Bozdağ, Somali'ye yapılan yardımlara ilişkin olarak da şunları söyledi:
"Gittiğimizde bütün Somalili yetkililer bana şunu söylüyorlar, 'Batılılar ve başka ülke temsilcileri bize şu soruyu soruyorlar, (Türkler sizden ne istiyor? Türkler neden burada?) Türkler, bizden bir şey istemiyor, aksine biz onlardan istiyoruz, onlar da bize veriyorlar. Neden istiyorsunuz diye de sormuyorlar. Hatta bizim istemediklerimizi de bize veriyorlar, diyoruz. (Konuşmalarınızda neler söylüyorlar) diye soruyorlar. Bu yapılan yardımları konuşuyoruz, başka bir şey konuşmuyoruz, diyoruz.' Sürekli Türklerin Somali'de bulunmasını sorgulayan ve onların hangi hesapla olduğunu anlamaya çalışan bir gözün, bir fikrin, kulağın olduğunu da biz biliyoruz. Oradakiler de bunu bizzat ifade ettiler. Benim şahsıma da Afrika Birliği Zirvesi'ne gittiğim sırada orada bir batılı yetkili bunu bizzat bana da sordu. 'Biz, size soruyor muyuz, Somali'de na yapıyorsunuz diye. Zaten yaptıklarımız gizli değil, anlatayım ama (niye buradasınız) sorusunu sormanızı yadırgadım. Doğru bir yaklaşım da değil' Biz, şunları yapıyoruz diye de neler yaptığımızı anlattık. Türkiye, Somali'de sadece ve sadece insani ve vicdani nedenlerle bulunmaktadır. Somali'de yaşanan ölümlere son vermek, insanların çaresizliğine çare olmak için oradadır. Somali'nin huzur, barış, refah içerisinde yaşaması konusunda Türk milletinin ve devletinin yardım elini uzatmak için oradadır. Kesinlikle siyasi ve hesabi bir nedenle Somali'de değildir. Biz, bunu anlattık, anlatmaya da devam edeceğiz. Hesabi, siyasi nedenlerle Somali'de bulunanlar ve iş yapanlar elbette bizi anlamayabilirler."

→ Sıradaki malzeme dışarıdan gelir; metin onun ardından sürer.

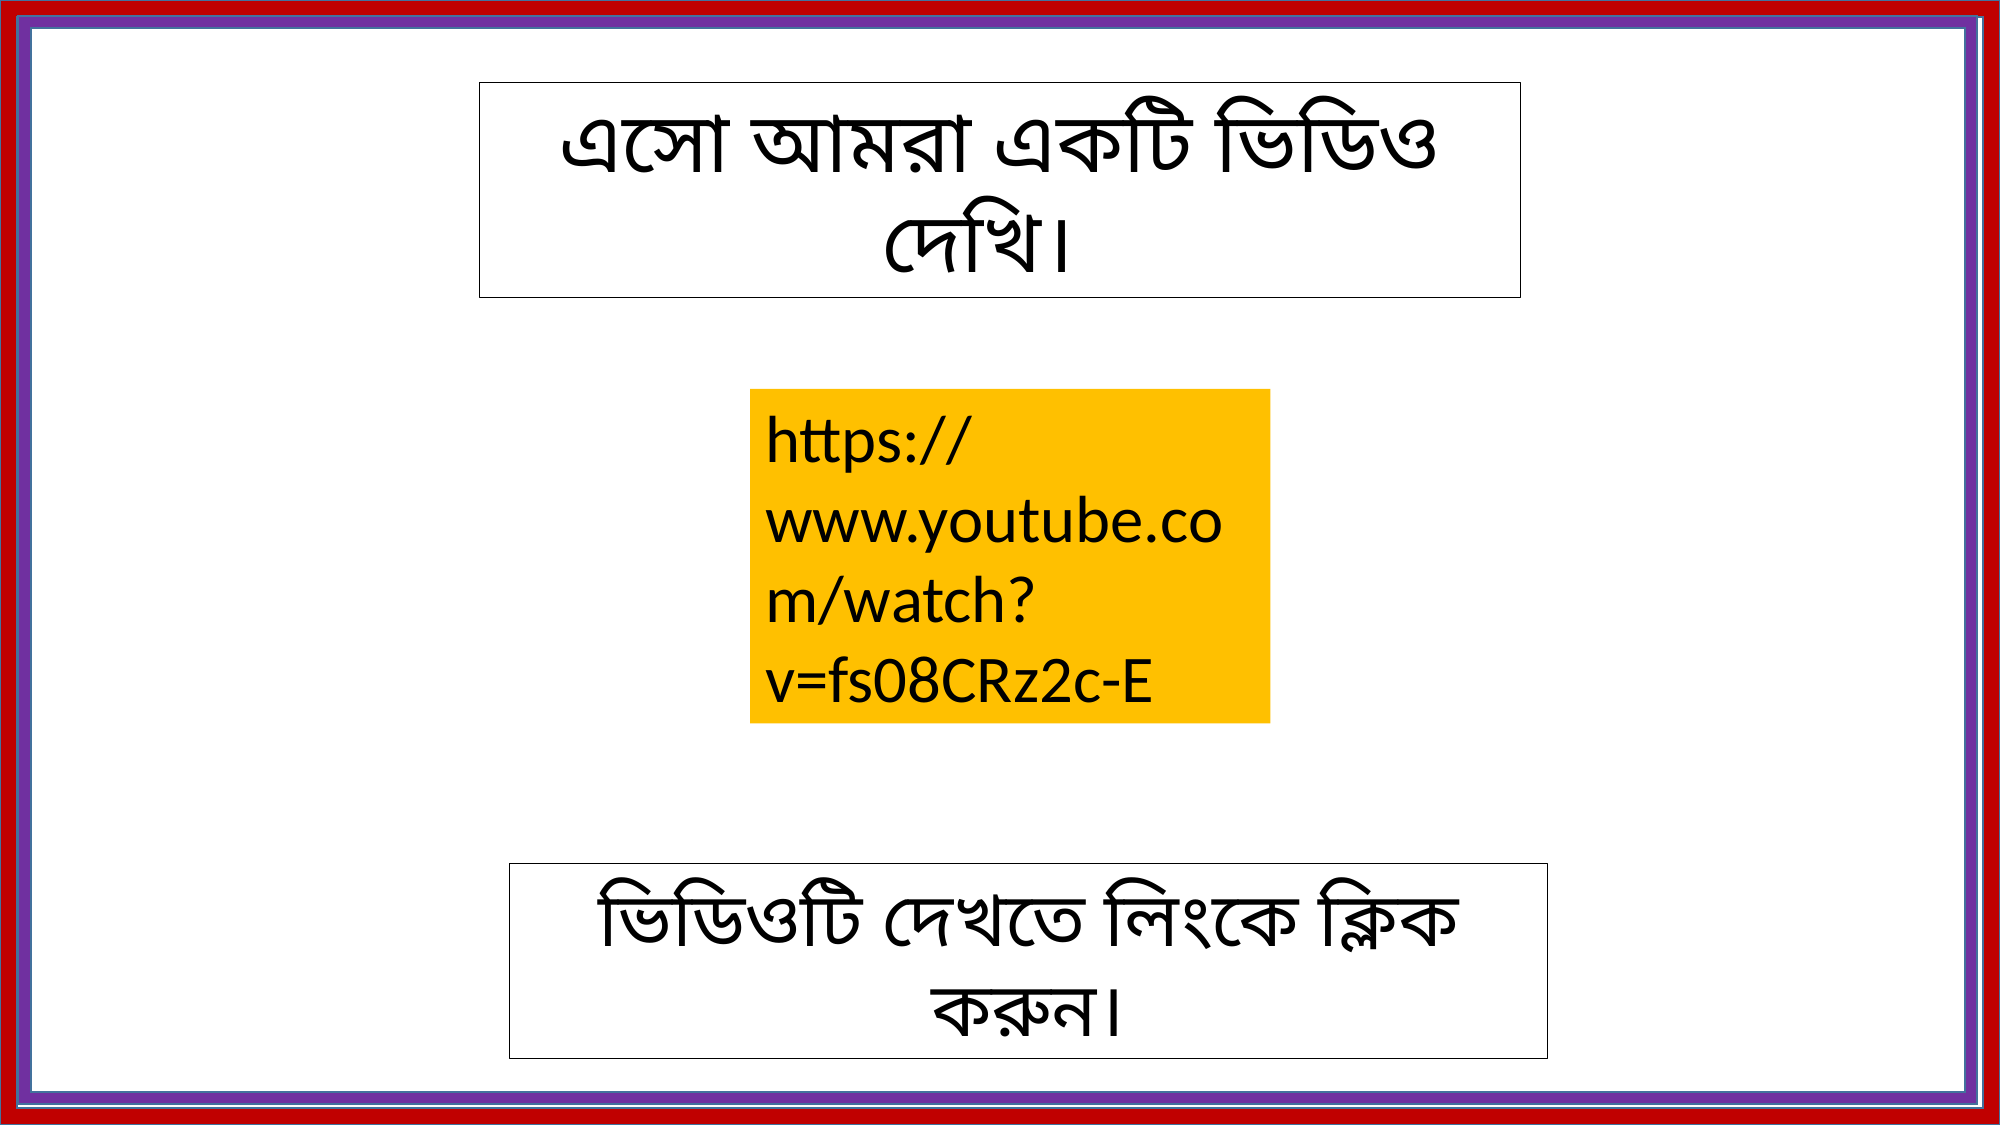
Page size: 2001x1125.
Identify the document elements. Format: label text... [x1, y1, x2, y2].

text_box ভিডিওটি দেখতে লিংকে ক্লিক করুন। [509, 863, 1548, 1059]
text_box [17, 15, 1978, 1105]
text_box https://www.youtube.com/watch?v=fs08CRz2c-E [750, 388, 1271, 724]
text_box এসো আমরা একটি ভিডিও দেখি। [479, 82, 1521, 297]
text_box [0, 0, 2000, 1125]
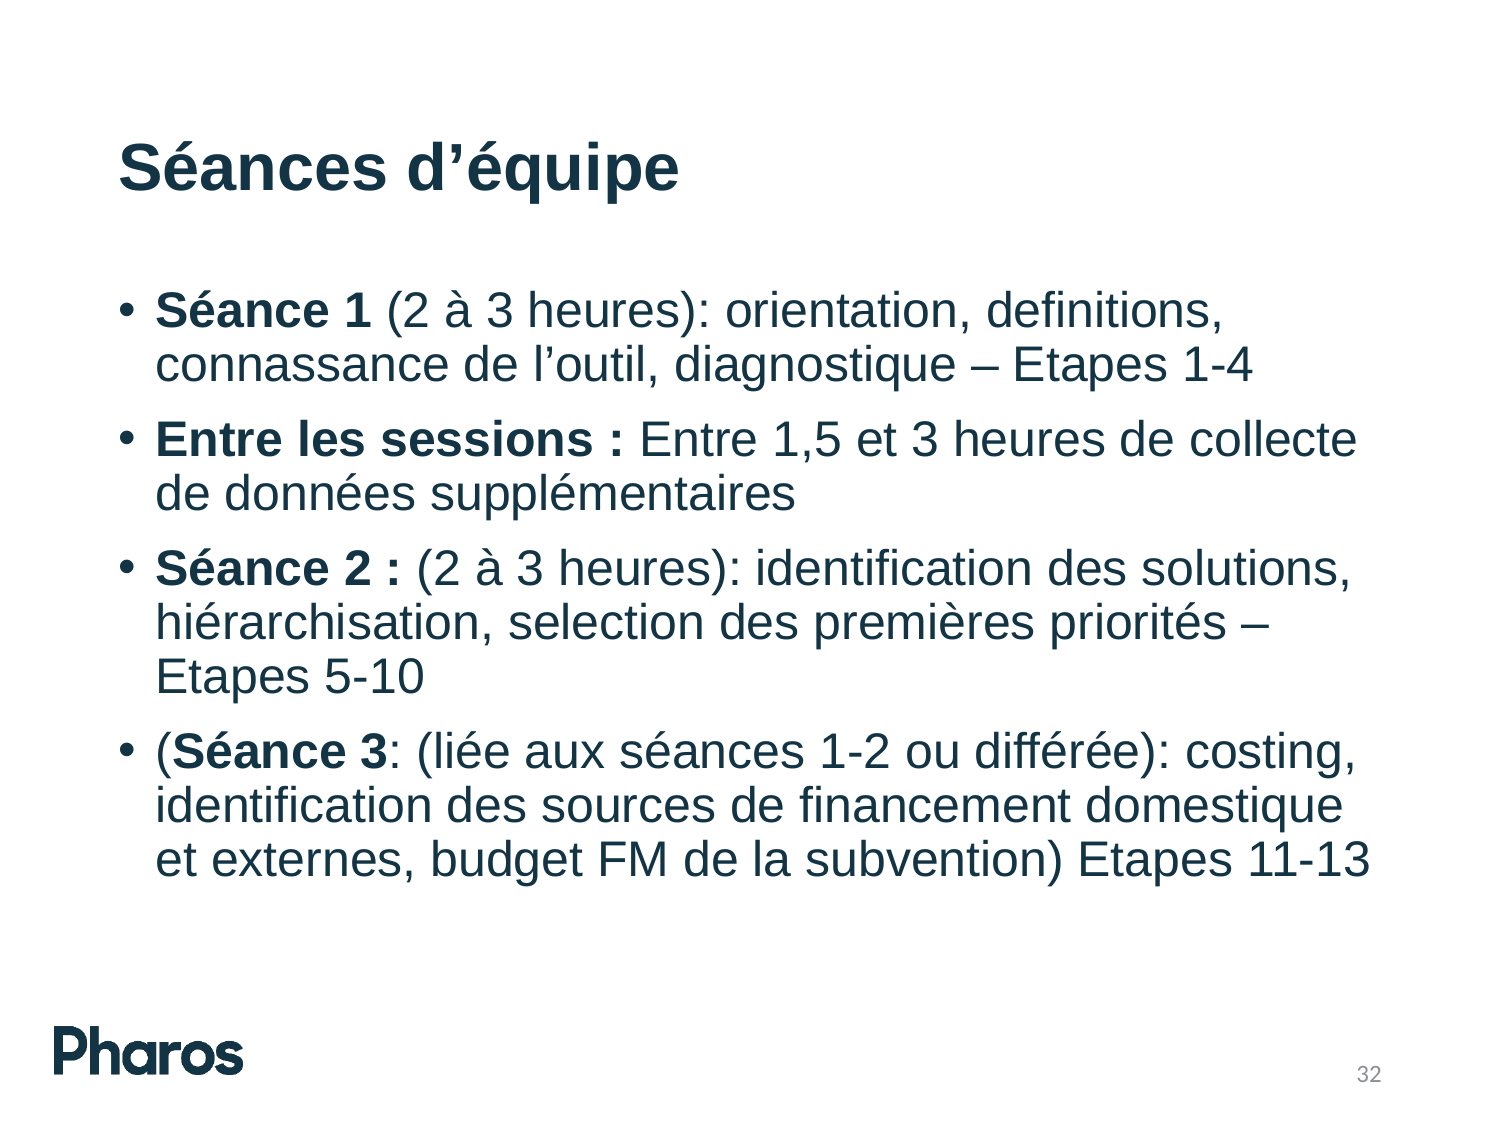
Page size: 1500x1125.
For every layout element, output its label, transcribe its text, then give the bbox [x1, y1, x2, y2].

Bozdağ, Somali'de açlıktan, susuzluktan, tedavisizlikten, çaresizlikten ölen kalmadığını, Türkiye'nin bu anlamda yaptığı yardımın ilk adımını başarıyla tamamlamış olduğunu söyledi. Bozdağ, "İkinci adım Somali'nin yardıma ihtiyaç duymadan kendi ayakları üzerinde duracak bir yapıya kavuşması olacak" değerlendirmesinde bulundu.